Copy out all lines from the entries below in which "SQUARE" occurs.

(RECORD SET Opens)

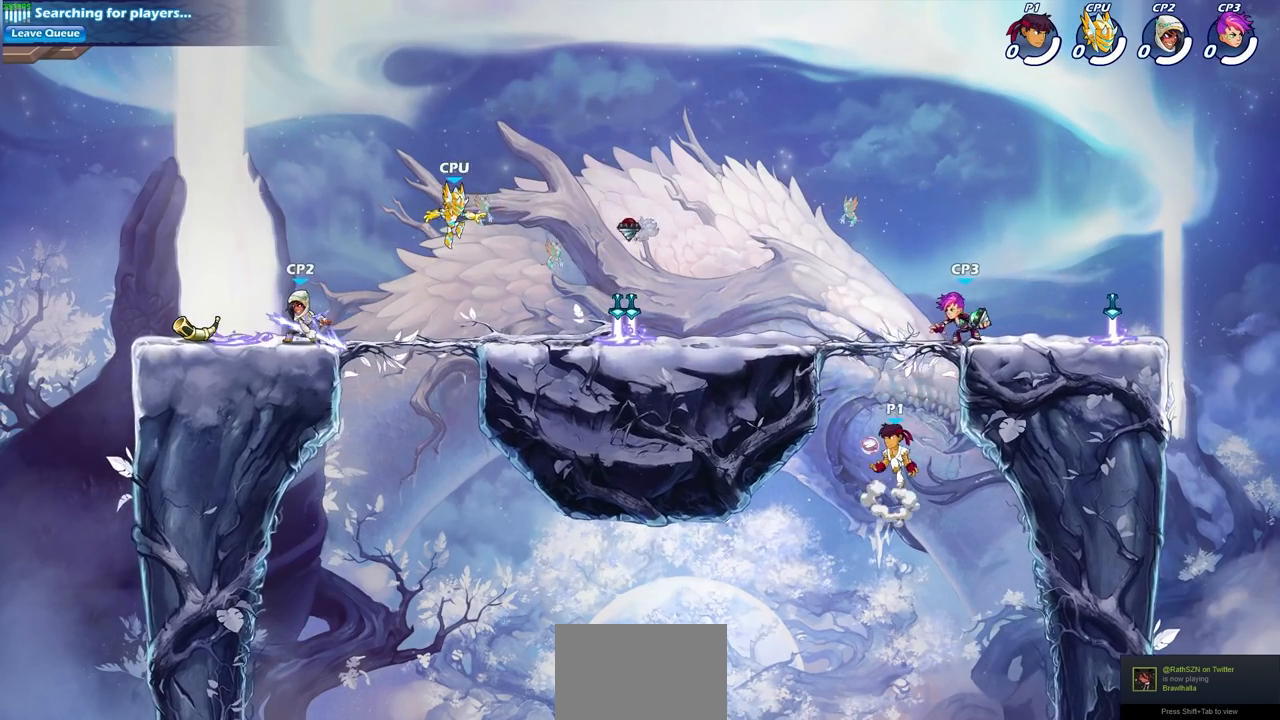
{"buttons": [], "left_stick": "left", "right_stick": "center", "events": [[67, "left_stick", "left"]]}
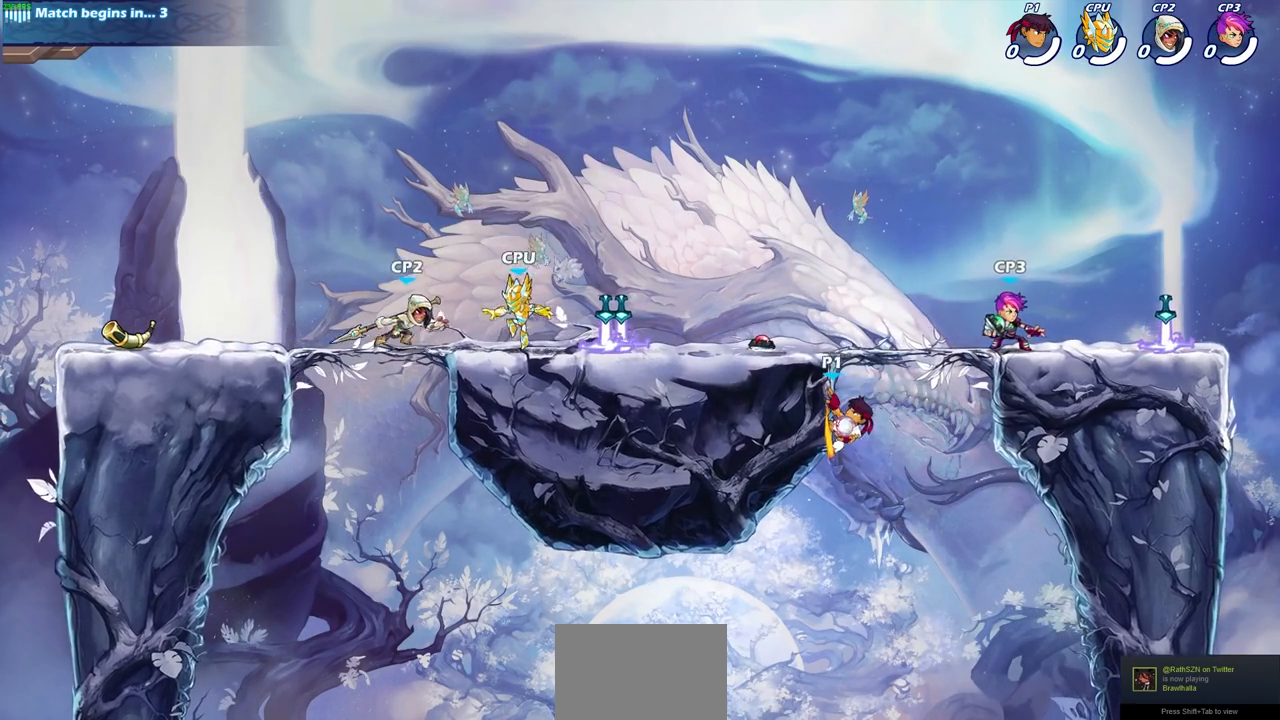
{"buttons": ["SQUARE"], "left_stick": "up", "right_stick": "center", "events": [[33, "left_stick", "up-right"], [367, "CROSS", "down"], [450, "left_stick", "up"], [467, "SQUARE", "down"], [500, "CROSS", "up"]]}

(RECORD SET Closes)
(RECORD SET Opens)

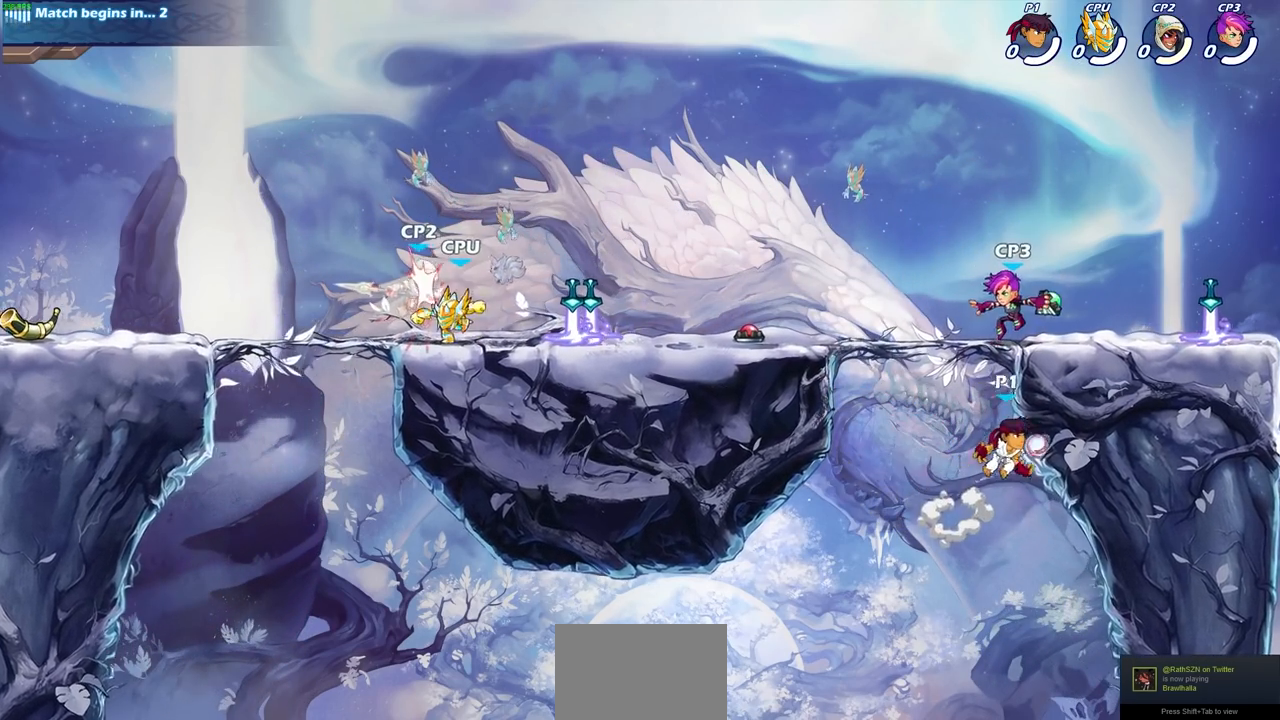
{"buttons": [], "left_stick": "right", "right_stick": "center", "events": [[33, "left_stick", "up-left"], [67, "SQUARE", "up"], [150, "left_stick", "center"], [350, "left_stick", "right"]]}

(RECORD SET Closes)

**RESPONSE BOX:**
{"buttons": ["SQUARE"], "left_stick": "up", "right_stick": "center", "events": [[33, "left_stick", "up-right"], [367, "CROSS", "down"], [450, "left_stick", "up"], [467, "SQUARE", "down"], [500, "CROSS", "up"]]}
{"buttons": [], "left_stick": "right", "right_stick": "center", "events": [[33, "left_stick", "up-left"], [67, "SQUARE", "up"], [150, "left_stick", "center"], [350, "left_stick", "right"]]}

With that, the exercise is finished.